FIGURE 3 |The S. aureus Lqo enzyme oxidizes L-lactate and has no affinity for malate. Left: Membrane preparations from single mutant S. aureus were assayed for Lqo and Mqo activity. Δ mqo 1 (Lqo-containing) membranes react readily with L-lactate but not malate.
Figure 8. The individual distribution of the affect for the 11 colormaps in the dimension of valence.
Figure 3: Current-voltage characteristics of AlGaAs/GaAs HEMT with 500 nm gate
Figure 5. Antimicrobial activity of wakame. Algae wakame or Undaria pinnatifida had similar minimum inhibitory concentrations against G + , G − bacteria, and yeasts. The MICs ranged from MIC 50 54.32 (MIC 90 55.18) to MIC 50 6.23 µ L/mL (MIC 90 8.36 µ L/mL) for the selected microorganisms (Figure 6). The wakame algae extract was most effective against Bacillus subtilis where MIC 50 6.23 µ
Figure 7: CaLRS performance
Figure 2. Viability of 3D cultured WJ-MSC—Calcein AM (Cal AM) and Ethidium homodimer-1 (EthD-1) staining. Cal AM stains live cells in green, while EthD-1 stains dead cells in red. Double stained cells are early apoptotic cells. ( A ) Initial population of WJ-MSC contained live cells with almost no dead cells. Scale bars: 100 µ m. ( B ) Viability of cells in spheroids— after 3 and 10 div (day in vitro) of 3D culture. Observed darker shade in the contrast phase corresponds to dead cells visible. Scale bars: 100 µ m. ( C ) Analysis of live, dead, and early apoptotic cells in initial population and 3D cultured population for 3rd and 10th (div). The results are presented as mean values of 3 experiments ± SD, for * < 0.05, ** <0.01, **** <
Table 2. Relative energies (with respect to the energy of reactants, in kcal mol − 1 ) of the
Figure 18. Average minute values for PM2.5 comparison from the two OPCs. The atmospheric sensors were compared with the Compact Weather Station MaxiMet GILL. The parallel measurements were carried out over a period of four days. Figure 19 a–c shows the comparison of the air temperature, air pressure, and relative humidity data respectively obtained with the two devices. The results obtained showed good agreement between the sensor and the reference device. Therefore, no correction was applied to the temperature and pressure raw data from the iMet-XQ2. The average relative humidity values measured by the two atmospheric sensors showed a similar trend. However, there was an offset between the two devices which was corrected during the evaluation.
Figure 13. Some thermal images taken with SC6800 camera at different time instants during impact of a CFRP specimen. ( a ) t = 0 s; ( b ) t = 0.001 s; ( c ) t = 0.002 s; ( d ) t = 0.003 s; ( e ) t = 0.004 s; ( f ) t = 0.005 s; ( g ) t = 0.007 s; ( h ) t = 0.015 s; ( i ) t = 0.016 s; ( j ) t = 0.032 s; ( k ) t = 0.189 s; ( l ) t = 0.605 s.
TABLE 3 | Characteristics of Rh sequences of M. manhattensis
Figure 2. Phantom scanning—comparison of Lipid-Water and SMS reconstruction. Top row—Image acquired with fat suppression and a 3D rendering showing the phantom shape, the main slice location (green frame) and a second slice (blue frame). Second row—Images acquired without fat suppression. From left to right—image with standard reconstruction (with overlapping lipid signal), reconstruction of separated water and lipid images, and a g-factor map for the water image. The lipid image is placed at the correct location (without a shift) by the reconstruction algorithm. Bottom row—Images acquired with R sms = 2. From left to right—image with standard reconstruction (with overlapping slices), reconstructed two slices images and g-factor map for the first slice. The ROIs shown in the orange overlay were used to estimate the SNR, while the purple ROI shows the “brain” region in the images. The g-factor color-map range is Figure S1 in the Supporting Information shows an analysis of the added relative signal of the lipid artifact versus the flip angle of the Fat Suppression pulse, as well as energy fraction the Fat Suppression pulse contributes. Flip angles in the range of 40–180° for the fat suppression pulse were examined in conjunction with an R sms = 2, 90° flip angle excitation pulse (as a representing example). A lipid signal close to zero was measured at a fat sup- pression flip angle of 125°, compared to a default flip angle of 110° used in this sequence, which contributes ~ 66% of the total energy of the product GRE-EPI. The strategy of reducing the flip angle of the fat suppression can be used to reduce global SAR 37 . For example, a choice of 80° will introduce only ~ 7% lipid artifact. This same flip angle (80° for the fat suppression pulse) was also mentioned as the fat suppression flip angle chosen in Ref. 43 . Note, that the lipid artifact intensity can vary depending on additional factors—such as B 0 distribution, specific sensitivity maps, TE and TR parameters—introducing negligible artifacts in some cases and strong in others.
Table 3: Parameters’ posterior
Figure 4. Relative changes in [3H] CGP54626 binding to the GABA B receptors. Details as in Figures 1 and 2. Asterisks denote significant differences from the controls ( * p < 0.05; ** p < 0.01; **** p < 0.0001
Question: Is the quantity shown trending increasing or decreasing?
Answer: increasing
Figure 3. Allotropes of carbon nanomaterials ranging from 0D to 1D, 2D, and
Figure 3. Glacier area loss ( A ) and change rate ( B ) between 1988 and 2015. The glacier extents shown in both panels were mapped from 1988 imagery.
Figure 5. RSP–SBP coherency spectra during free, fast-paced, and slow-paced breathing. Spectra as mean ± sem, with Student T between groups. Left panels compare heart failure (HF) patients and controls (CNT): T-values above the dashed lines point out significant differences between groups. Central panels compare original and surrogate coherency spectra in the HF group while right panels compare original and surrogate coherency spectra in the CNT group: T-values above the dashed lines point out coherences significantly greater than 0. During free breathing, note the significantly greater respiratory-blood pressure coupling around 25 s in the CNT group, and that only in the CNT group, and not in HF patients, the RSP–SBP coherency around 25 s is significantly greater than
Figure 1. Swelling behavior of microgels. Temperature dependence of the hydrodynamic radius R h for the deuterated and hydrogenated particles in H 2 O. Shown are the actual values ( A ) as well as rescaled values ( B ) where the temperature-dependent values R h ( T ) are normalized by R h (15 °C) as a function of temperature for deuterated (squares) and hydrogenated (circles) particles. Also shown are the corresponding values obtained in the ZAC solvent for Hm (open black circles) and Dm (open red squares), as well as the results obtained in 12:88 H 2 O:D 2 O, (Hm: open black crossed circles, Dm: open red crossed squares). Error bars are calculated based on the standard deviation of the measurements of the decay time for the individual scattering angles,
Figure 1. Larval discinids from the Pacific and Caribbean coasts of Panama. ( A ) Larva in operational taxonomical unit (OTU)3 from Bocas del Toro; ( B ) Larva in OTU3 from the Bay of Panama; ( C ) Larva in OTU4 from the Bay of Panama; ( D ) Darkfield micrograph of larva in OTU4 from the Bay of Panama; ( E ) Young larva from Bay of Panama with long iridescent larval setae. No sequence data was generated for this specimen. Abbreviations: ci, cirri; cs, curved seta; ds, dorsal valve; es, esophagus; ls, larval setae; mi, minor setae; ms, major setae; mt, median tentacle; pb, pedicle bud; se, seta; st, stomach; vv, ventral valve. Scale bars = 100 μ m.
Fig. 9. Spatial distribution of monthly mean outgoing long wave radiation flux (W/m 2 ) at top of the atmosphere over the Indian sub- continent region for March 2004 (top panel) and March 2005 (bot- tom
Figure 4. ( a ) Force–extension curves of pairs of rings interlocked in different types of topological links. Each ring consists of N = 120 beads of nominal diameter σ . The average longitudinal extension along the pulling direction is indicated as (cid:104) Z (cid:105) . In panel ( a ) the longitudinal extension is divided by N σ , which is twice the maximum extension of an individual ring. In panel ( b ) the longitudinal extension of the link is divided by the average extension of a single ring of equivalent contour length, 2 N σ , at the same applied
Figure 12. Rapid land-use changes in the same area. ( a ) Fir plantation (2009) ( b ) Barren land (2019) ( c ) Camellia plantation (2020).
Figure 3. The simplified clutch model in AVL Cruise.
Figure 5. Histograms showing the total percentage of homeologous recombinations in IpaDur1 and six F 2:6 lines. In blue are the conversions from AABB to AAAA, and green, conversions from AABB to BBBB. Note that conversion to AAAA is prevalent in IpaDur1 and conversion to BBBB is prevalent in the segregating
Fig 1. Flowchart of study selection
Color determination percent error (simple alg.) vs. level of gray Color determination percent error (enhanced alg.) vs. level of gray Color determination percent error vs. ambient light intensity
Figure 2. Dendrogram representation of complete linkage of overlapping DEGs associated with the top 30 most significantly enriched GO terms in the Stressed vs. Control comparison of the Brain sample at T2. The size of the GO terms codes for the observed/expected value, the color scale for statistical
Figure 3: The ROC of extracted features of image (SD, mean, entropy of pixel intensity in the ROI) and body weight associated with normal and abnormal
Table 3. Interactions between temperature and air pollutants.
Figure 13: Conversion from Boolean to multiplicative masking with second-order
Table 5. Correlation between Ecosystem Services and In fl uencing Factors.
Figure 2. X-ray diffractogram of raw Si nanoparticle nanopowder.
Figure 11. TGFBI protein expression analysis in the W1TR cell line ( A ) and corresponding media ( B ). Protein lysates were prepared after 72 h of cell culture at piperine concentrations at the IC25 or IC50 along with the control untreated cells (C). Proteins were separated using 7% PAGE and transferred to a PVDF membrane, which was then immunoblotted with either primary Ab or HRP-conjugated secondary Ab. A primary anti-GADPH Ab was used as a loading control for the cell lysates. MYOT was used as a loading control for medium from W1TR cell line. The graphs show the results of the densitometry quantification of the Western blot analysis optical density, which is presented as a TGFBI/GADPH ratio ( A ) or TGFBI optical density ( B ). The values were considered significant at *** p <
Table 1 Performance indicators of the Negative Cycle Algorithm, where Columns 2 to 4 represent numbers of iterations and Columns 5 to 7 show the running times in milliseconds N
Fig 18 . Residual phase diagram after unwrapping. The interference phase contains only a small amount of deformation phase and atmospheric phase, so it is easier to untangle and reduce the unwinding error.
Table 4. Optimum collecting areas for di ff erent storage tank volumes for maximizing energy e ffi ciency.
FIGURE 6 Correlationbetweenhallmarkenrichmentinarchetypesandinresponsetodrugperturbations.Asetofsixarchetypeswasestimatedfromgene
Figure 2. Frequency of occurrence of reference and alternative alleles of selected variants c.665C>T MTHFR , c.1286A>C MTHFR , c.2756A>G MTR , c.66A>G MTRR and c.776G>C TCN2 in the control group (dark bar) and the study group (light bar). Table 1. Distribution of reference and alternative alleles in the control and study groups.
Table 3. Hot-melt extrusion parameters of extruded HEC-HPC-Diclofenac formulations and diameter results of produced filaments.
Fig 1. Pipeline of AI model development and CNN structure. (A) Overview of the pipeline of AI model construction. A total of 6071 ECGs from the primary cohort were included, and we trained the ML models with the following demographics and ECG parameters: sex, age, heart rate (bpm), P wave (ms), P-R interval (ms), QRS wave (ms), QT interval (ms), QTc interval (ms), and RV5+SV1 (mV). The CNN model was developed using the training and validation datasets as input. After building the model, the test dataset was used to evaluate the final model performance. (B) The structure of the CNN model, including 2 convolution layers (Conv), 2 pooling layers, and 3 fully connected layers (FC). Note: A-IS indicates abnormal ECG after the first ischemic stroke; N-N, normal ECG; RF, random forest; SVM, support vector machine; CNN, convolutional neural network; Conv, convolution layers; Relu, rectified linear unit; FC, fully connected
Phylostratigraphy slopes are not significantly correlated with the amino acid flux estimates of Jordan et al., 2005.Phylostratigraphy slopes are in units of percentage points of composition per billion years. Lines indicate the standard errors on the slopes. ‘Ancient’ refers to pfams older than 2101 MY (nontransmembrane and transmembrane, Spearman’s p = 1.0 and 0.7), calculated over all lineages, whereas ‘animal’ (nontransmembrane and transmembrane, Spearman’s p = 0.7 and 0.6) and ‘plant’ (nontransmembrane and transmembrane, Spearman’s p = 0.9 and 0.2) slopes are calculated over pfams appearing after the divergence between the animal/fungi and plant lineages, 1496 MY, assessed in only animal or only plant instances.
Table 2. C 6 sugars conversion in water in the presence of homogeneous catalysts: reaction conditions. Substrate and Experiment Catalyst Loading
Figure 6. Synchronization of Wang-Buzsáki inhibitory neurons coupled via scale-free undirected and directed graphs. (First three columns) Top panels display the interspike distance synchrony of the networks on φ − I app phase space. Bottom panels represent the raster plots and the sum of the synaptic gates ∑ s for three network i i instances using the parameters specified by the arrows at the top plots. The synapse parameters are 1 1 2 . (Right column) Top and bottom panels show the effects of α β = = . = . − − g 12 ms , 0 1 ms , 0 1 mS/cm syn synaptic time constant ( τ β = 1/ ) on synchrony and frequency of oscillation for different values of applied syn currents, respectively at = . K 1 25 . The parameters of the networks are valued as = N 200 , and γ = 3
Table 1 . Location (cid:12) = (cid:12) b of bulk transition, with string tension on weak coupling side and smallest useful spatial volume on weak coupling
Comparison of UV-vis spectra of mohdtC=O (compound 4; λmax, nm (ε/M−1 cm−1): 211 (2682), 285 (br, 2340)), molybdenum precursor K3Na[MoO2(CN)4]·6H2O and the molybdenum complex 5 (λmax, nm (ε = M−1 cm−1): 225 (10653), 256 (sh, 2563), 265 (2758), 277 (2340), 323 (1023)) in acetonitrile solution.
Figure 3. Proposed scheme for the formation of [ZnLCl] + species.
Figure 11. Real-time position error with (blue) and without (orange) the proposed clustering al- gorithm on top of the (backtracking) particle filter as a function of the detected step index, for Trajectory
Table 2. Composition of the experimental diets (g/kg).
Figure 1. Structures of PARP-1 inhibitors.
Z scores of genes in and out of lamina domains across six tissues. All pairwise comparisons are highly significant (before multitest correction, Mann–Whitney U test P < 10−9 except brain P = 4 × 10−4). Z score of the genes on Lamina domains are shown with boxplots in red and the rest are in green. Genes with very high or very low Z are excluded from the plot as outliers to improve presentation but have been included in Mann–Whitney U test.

▸ **WHAT THIS TASK INVOLVES**
Go through the listing above and return each line that includes the word "activity".

▸ **ANSWER SECTION**
FIGURE 3 |The S. aureus Lqo enzyme oxidizes L-lactate and has no affinity for malate. Left: Membrane preparations from single mutant S. aureus were assayed for Lqo and Mqo activity. Δ mqo 1 (Lqo-containing) membranes react readily with L-lactate but not malate.
Figure 5. Antimicrobial activity of wakame. Algae wakame or Undaria pinnatifida had similar minimum inhibitory concentrations against G + , G − bacteria, and yeasts. The MICs ranged from MIC 50 54.32 (MIC 90 55.18) to MIC 50 6.23 µ L/mL (MIC 90 8.36 µ L/mL) for the selected microorganisms (Figure 6). The wakame algae extract was most effective against Bacillus subtilis where MIC 50 6.23 µ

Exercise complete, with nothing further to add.